You will need to provide the Docker runtime images information. You will also need to replace the instances of "inputs.json" and "execs.json" in the template with their relative paths in the working directory.
   
```
"workflow": [
    {
        "name": "e2e-gatk4-germline-snp-indels.wdl",
        "path": "e2e-workflows/atgx/e2e-gatk4-germline-snp-indels.wdl",
        "file_type": "PRIMARY_DESCRIPTOR",
        "image_name": ""
    },
    {
        "name": "processing-for-variant-discovery-gatk4.wdl",
        "path": "gatk4-data-processing/processing-for-variant-discovery-gatk4.wdl",
        "file_type": "SECONDARY_DESCRIPTOR",
        "image_name": ""
    },
    {
        "name": "haplotypecaller-gvcf-gatk4.wdl",
        "path": "gatk4-germline-snps-indels/haplotypecaller-gvcf-gatk4.wdl",
        "file_type": "SECONDARY_DESCRIPTOR",
        "image_name": ""
    },
    {
        "path": "inputs.json",
        "file_type": "TEST_FILE"
    },
    {
        "path": "exec.json",
        "file_type": "EXECUTION_FILE"
    }
],
```

The following is an example of a completed workflow section:

```
"workflow": [
    {
        "name": "e2e-gatk4-germline-snp-indels.wdl",
        "path": "e2e-workflows/atgx/e2e-gatk4-germline-snp-indels.wdl",
        "file_type": "PRIMARY_DESCRIPTOR",
        "image_name": "germline-gatk4-snpindel-1.0_ubuntu-20.04:2022-03-01-01-03"
    },
    {
        "name": "processing-for-variant-discovery-gatk4.wdl",
        "path": "gatk4-data-processing/processing-for-variant-discovery-gatk4.wdl",
        "file_type": "SECONDARY_DESCRIPTOR",
        "image_name": "germline-gatk4-snpindel-1.0_ubuntu-20.04:2022-03-01-01-03"
    },
    {
        "name": "haplotypecaller-gvcf-gatk4.wdl",
        "path": "gatk4-germline-snps-indels/haplotypecaller-gvcf-gatk4.wdl",
        "file_type": "SECONDARY_DESCRIPTOR",
        "image_name": "germline-gatk4-snpindel-1.0_ubuntu-20.04:2022-03-01-01-03"
    },
    {
        "path": "inputs/hg38-e2e-gatk4-germline-snp-indels.json",
        "file_type": "TEST_FILE"
    },
    {
        "path": "execs/hg38-e2e-gatk4-germline-snp-indels.json",
        "file_type": "EXECUTION_FILE"
    }
],
```

## Config section
The **config** section provides a full list of file-typed internal FQNs of the workflows, and their corresponding *operator_pipeline* settings.
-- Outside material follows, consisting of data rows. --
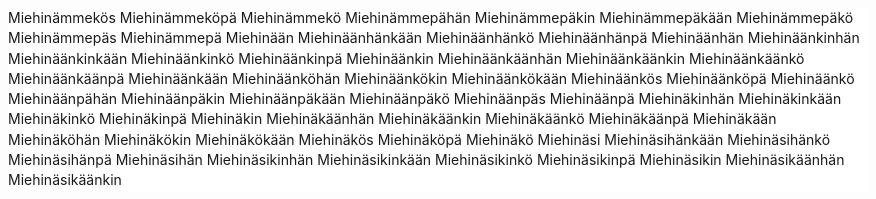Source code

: Miehinämmekös
Miehinämmeköpä
Miehinämmekö
Miehinämmepähän
Miehinämmepäkin
Miehinämmepäkään
Miehinämmepäkö
Miehinämmepäs
Miehinämmepä
Miehinään
Miehinäänhänkään
Miehinäänhänkö
Miehinäänhänpä
Miehinäänhän
Miehinäänkinhän
Miehinäänkinkään
Miehinäänkinkö
Miehinäänkinpä
Miehinäänkin
Miehinäänkäänhän
Miehinäänkäänkin
Miehinäänkäänkö
Miehinäänkäänpä
Miehinäänkään
Miehinäänköhän
Miehinäänkökin
Miehinäänkökään
Miehinäänkös
Miehinäänköpä
Miehinäänkö
Miehinäänpähän
Miehinäänpäkin
Miehinäänpäkään
Miehinäänpäkö
Miehinäänpäs
Miehinäänpä
Miehinäkinhän
Miehinäkinkään
Miehinäkinkö
Miehinäkinpä
Miehinäkin
Miehinäkäänhän
Miehinäkäänkin
Miehinäkäänkö
Miehinäkäänpä
Miehinäkään
Miehinäköhän
Miehinäkökin
Miehinäkökään
Miehinäkös
Miehinäköpä
Miehinäkö
Miehinäsi
Miehinäsihänkään
Miehinäsihänkö
Miehinäsihänpä
Miehinäsihän
Miehinäsikinhän
Miehinäsikinkään
Miehinäsikinkö
Miehinäsikinpä
Miehinäsikin
Miehinäsikäänhän
Miehinäsikäänkin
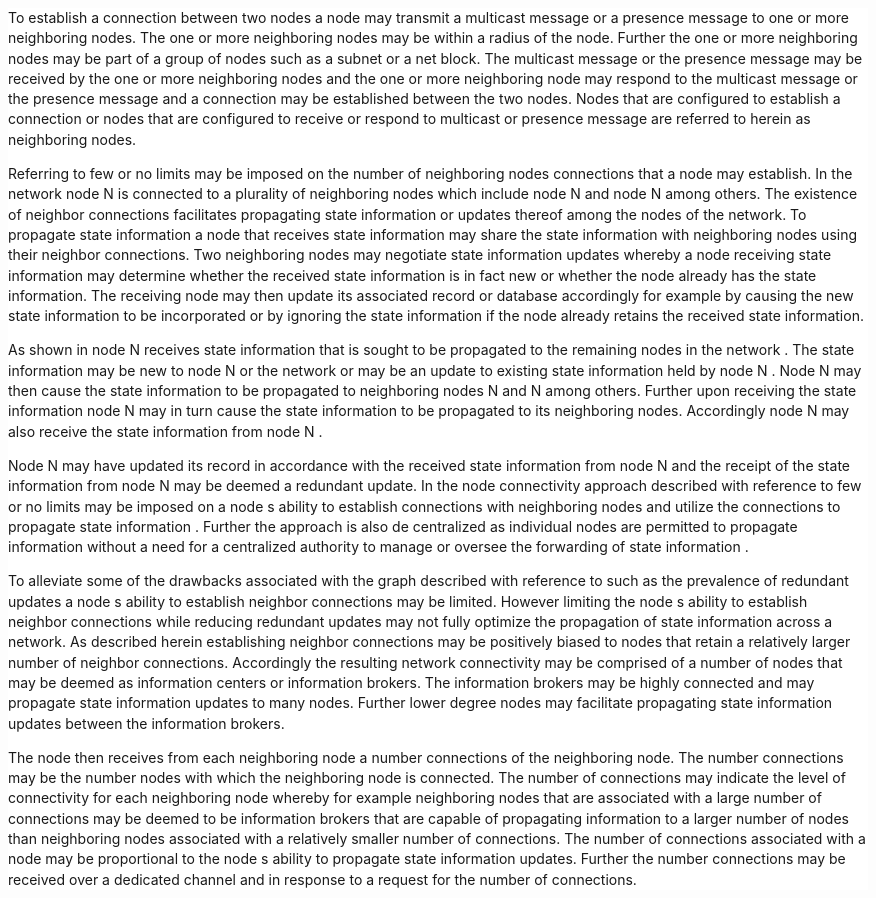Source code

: To establish a connection between two nodes a node may transmit a multicast message or a presence message to one or more neighboring nodes. The one or more neighboring nodes may be within a radius of the node. Further the one or more neighboring nodes may be part of a group of nodes such as a subnet or a net block. The multicast message or the presence message may be received by the one or more neighboring nodes and the one or more neighboring node may respond to the multicast message or the presence message and a connection may be established between the two nodes. Nodes that are configured to establish a connection or nodes that are configured to receive or respond to multicast or presence message are referred to herein as neighboring nodes.

Referring to few or no limits may be imposed on the number of neighboring nodes connections that a node may establish. In the network node N is connected to a plurality of neighboring nodes which include node N and node N among others. The existence of neighbor connections facilitates propagating state information or updates thereof among the nodes of the network. To propagate state information a node that receives state information may share the state information with neighboring nodes using their neighbor connections. Two neighboring nodes may negotiate state information updates whereby a node receiving state information may determine whether the received state information is in fact new or whether the node already has the state information. The receiving node may then update its associated record or database accordingly for example by causing the new state information to be incorporated or by ignoring the state information if the node already retains the received state information.

As shown in node N receives state information that is sought to be propagated to the remaining nodes in the network . The state information may be new to node N or the network or may be an update to existing state information held by node N . Node N may then cause the state information to be propagated to neighboring nodes N and N among others. Further upon receiving the state information node N may in turn cause the state information to be propagated to its neighboring nodes. Accordingly node N may also receive the state information from node N .

Node N may have updated its record in accordance with the received state information from node N and the receipt of the state information from node N may be deemed a redundant update. In the node connectivity approach described with reference to few or no limits may be imposed on a node s ability to establish connections with neighboring nodes and utilize the connections to propagate state information . Further the approach is also de centralized as individual nodes are permitted to propagate information without a need for a centralized authority to manage or oversee the forwarding of state information .

To alleviate some of the drawbacks associated with the graph described with reference to such as the prevalence of redundant updates a node s ability to establish neighbor connections may be limited. However limiting the node s ability to establish neighbor connections while reducing redundant updates may not fully optimize the propagation of state information across a network. As described herein establishing neighbor connections may be positively biased to nodes that retain a relatively larger number of neighbor connections. Accordingly the resulting network connectivity may be comprised of a number of nodes that may be deemed as information centers or information brokers. The information brokers may be highly connected and may propagate state information updates to many nodes. Further lower degree nodes may facilitate propagating state information updates between the information brokers.

The node then receives from each neighboring node a number connections of the neighboring node. The number connections may be the number nodes with which the neighboring node is connected. The number of connections may indicate the level of connectivity for each neighboring node whereby for example neighboring nodes that are associated with a large number of connections may be deemed to be information brokers that are capable of propagating information to a larger number of nodes than neighboring nodes associated with a relatively smaller number of connections. The number of connections associated with a node may be proportional to the node s ability to propagate state information updates. Further the number connections may be received over a dedicated channel and in response to a request for the number of connections.
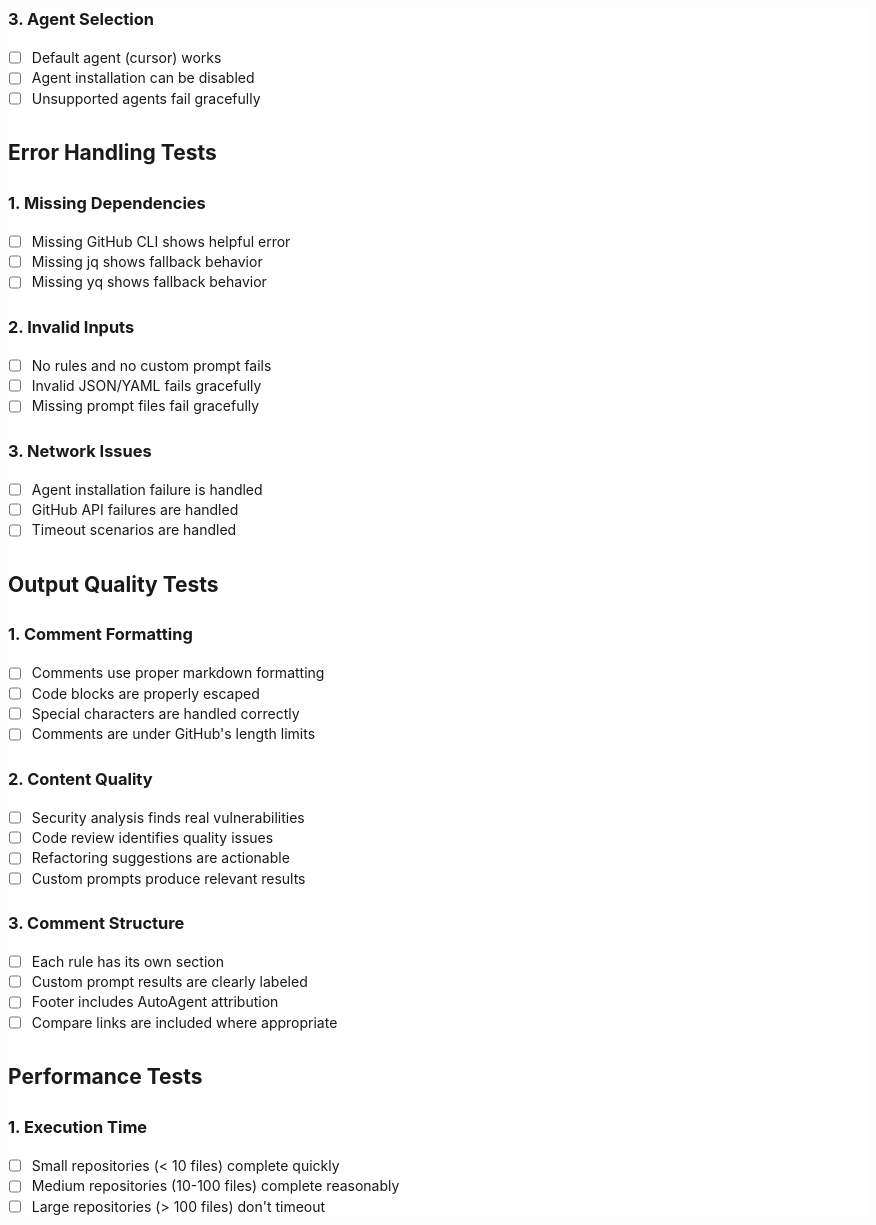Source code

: ### 3. Agent Selection
- [ ] Default agent (cursor) works
- [ ] Agent installation can be disabled
- [ ] Unsupported agents fail gracefully

## Error Handling Tests

### 1. Missing Dependencies
- [ ] Missing GitHub CLI shows helpful error
- [ ] Missing jq shows fallback behavior
- [ ] Missing yq shows fallback behavior

### 2. Invalid Inputs
- [ ] No rules and no custom prompt fails
- [ ] Invalid JSON/YAML fails gracefully
- [ ] Missing prompt files fail gracefully

### 3. Network Issues
- [ ] Agent installation failure is handled
- [ ] GitHub API failures are handled
- [ ] Timeout scenarios are handled

## Output Quality Tests

### 1. Comment Formatting
- [ ] Comments use proper markdown formatting
- [ ] Code blocks are properly escaped
- [ ] Special characters are handled correctly
- [ ] Comments are under GitHub's length limits

### 2. Content Quality
- [ ] Security analysis finds real vulnerabilities
- [ ] Code review identifies quality issues
- [ ] Refactoring suggestions are actionable
- [ ] Custom prompts produce relevant results

### 3. Comment Structure
- [ ] Each rule has its own section
- [ ] Custom prompt results are clearly labeled
- [ ] Footer includes AutoAgent attribution
- [ ] Compare links are included where appropriate

## Performance Tests

### 1. Execution Time
- [ ] Small repositories (< 10 files) complete quickly
- [ ] Medium repositories (10-100 files) complete reasonably
- [ ] Large repositories (> 100 files) don't timeout
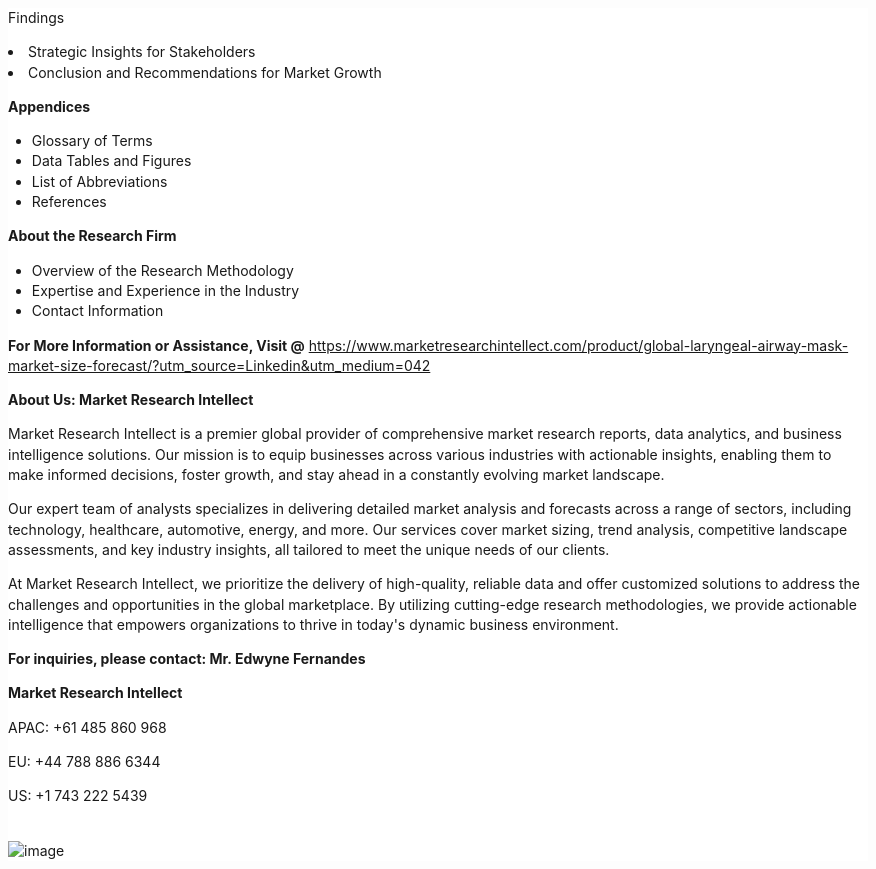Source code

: Findings</li><li>Strategic Insights for Stakeholders</li><li>Conclusion and Recommendations for Market Growth</li></ul><p><strong>Appendices</strong></p><ul><li>Glossary of Terms</li><li>Data Tables and Figures</li><li>List of Abbreviations</li><li>References</li></ul><p><strong>About the Research Firm</strong></p><ul><li>Overview of the Research Methodology</li><li>Expertise and Experience in the Industry</li><li>Contact Information</li></ul></div><div class="article-main__content" data-test-id="publishing-text-block"><p><span class="font-[700]"><strong>For More Information or Assistance, Visit @</strong>&nbsp;<a href="https://www.marketresearchintellect.com/product/global-laryngeal-airway-mask-market-size-forecast/?utm_source=Linkedin&utm_medium=042">https://www.marketresearchintellect.com/product/global-laryngeal-airway-mask-market-size-forecast/?utm_source=Linkedin&utm_medium=042</a></span></p><p><strong>About Us: Market Research Intellect</strong></p><p>Market Research Intellect is a premier global provider of comprehensive market research reports, data analytics, and business intelligence solutions. Our mission is to equip businesses across various industries with actionable insights, enabling them to make informed decisions, foster growth, and stay ahead in a constantly evolving market landscape.</p><p>Our expert team of analysts specializes in delivering detailed market analysis and forecasts across a range of sectors, including technology, healthcare, automotive, energy, and more. Our services cover market sizing, trend analysis, competitive landscape assessments, and key industry insights, all tailored to meet the unique needs of our clients.</p><p>At Market Research Intellect, we prioritize the delivery of high-quality, reliable data and offer customized solutions to address the challenges and opportunities in the global marketplace. By utilizing cutting-edge research methodologies, we provide actionable intelligence that empowers organizations to thrive in today's dynamic business environment.</p><p><strong>For inquiries, please contact: Mr. Edwyne Fernandes</strong></p><p><strong>Market Research Intellect</strong></p><p>APAC: +61 485 860 968</p><p>EU: +44 788 886 6344</p><p>US: +1 743 222 5439</p></div><div class="article-main__content" data-test-id="publishing-text-block">&nbsp;</div>
![image](https://github.com/user-attachments/assets/c26eb075-7fe5-43fc-b94c-bd9350240776)

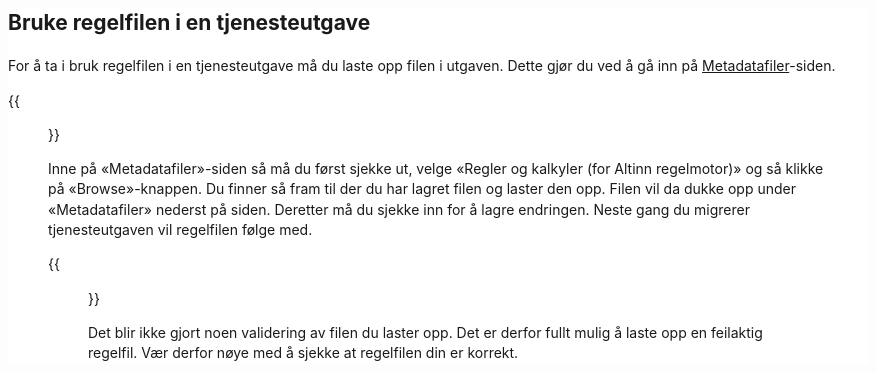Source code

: ## Bruke regelfilen i en tjenesteutgave

For å ta i bruk regelfilen i en tjenesteutgave må du laste opp filen i utgaven. Dette gjør du ved å gå inn på
[Metadatafiler](../../tjenestetyper/innsending/#metadatafiler)-siden.

{{<figure src="/docs/images/guides/tul/regelmotor/lenke-til-metadatafiler.png" title="Lenke til metadatafiler" >}}

Inne på «Metadatafiler»-siden så må du først sjekke ut, velge «Regler og kalkyler (for Altinn regelmotor)» og så klikke
på «Browse»-knappen. Du finner så fram til der du har lagret filen og laster den opp. Filen vil da dukke opp under
«Metadatafiler» nederst på siden. Deretter må du sjekke inn for å lagre endringen. Neste gang du migrerer
tjenesteutgaven vil regelfilen følge med.

{{<figure src="/docs/images/guides/tul/metadatafiler.png?width=700" title="Side for metadatafiler" >}}

Det blir ikke gjort noen validering av filen du laster opp. Det er derfor fullt mulig å laste opp en feilaktig regelfil.
Vær derfor nøye med å sjekke at regelfilen din er korrekt.
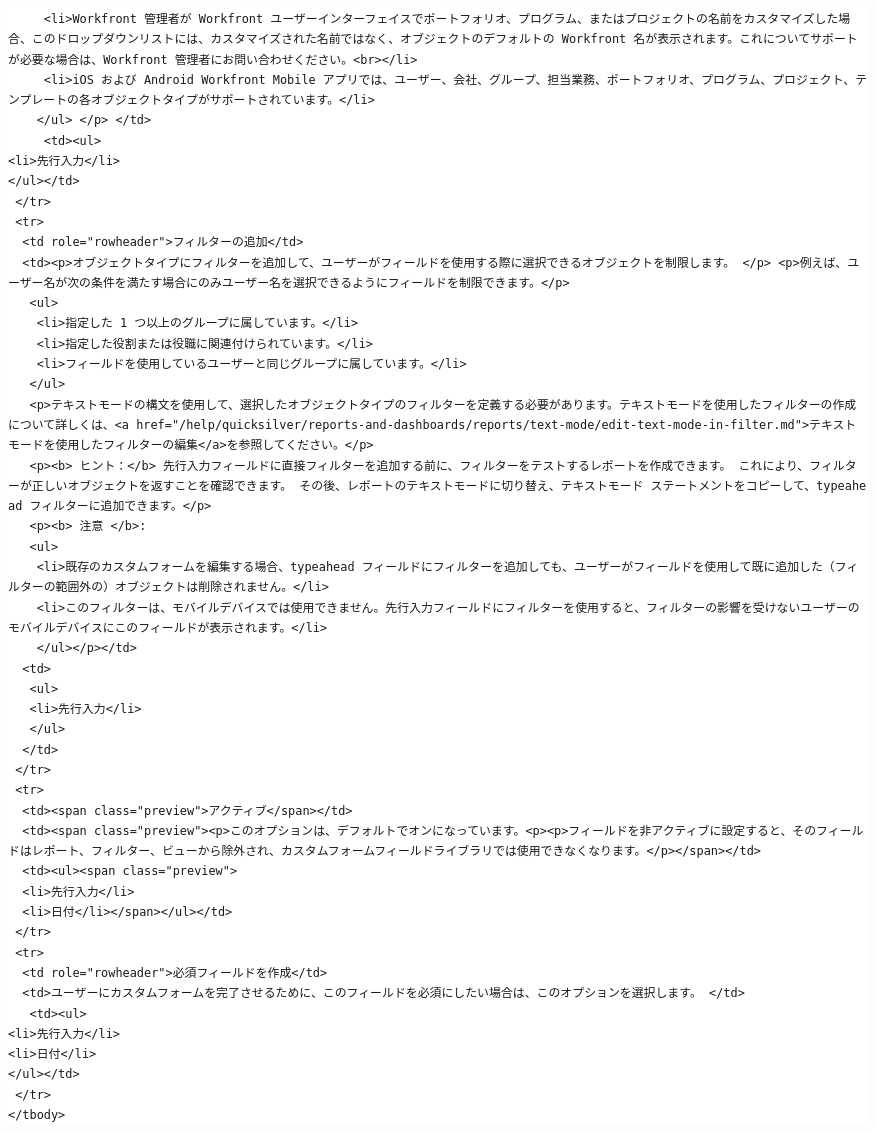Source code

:          <li>Workfront 管理者が Workfront ユーザーインターフェイスでポートフォリオ、プログラム、またはプロジェクトの名前をカスタマイズした場合、このドロップダウンリストには、カスタマイズされた名前ではなく、オブジェクトのデフォルトの Workfront 名が表示されます。これについてサポートが必要な場合は、Workfront 管理者にお問い合わせください。<br></li> 
         <li>iOS および Android Workfront Mobile アプリでは、ユーザー、会社、グループ、担当業務、ポートフォリオ、プログラム、プロジェクト、テンプレートの各オブジェクトタイプがサポートされています。</li> 
        </ul> </p> </td> 
         <td><ul>
    <li>先行入力</li>
    </ul></td>
     </tr>
     <tr>
      <td role="rowheader">フィルターの追加</td>
      <td><p>オブジェクトタイプにフィルターを追加して、ユーザーがフィールドを使用する際に選択できるオブジェクトを制限します。 </p> <p>例えば、ユーザー名が次の条件を満たす場合にのみユーザー名を選択できるようにフィールドを制限できます。</p> 
       <ul> 
        <li>指定した 1 つ以上のグループに属しています。</li> 
        <li>指定した役割または役職に関連付けられています。</li> 
        <li>フィールドを使用しているユーザーと同じグループに属しています。</li> 
       </ul>
       <p>テキストモードの構文を使用して、選択したオブジェクトタイプのフィルターを定義する必要があります。テキストモードを使用したフィルターの作成について詳しくは、<a href="/help/quicksilver/reports-and-dashboards/reports/text-mode/edit-text-mode-in-filter.md">テキストモードを使用したフィルターの編集</a>を参照してください。</p>
       <p><b> ヒント：</b> 先行入力フィールドに直接フィルターを追加する前に、フィルターをテストするレポートを作成できます。 これにより、フィルターが正しいオブジェクトを返すことを確認できます。 その後、レポートのテキストモードに切り替え、テキストモード ステートメントをコピーして、typeahead フィルターに追加できます。</p>
       <p><b> 注意 </b>:
       <ul> 
        <li>既存のカスタムフォームを編集する場合、typeahead フィールドにフィルターを追加しても、ユーザーがフィールドを使用して既に追加した（フィルターの範囲外の）オブジェクトは削除されません。</li> 
        <li>このフィルターは、モバイルデバイスでは使用できません。先行入力フィールドにフィルターを使用すると、フィルターの影響を受けないユーザーのモバイルデバイスにこのフィールドが表示されます。</li> 
        </ul></p></td> 
      <td>
       <ul>
       <li>先行入力</li>
       </ul>
      </td>
     </tr>
     <tr>
      <td><span class="preview">アクティブ</span></td>
      <td><span class="preview"><p>このオプションは、デフォルトでオンになっています。<p><p>フィールドを非アクティブに設定すると、そのフィールドはレポート、フィルター、ビューから除外され、カスタムフォームフィールドライブラリでは使用できなくなります。</p></span></td>
      <td><ul><span class="preview">
      <li>先行入力</li>
      <li>日付</li></span></ul></td>
     </tr>
     <tr> 
      <td role="rowheader">必須フィールドを作成</td> 
      <td>ユーザーにカスタムフォームを完了させるために、このフィールドを必須にしたい場合は、このオプションを選択します。 </td> 
       <td><ul>
    <li>先行入力</li>
    <li>日付</li>
    </ul></td>
     </tr> 
    </tbody> 
   </table>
By default, all file-typed internal FQNs will be assigned to the default *operator_pipeline* setting ***opp_generic-singular_auto***, which does not apply any data parallelization scheme. As such, for a tool designed to be run without parallel execution enhancement, the config section can be left as is. However, for tools that require data parallelization, additional steps are required. For details, see [Pipeline operators](operators:pipeline-operators).

## Call section
The **call** section provides all the call-names, such as nodes in the WDL workflow DAG graph, which might be a task or sub-workflow. The SeqsLab platform supports call-name based runtime options assignment in [Run Sheet](cli:run-sheet-routine) for execution optimization.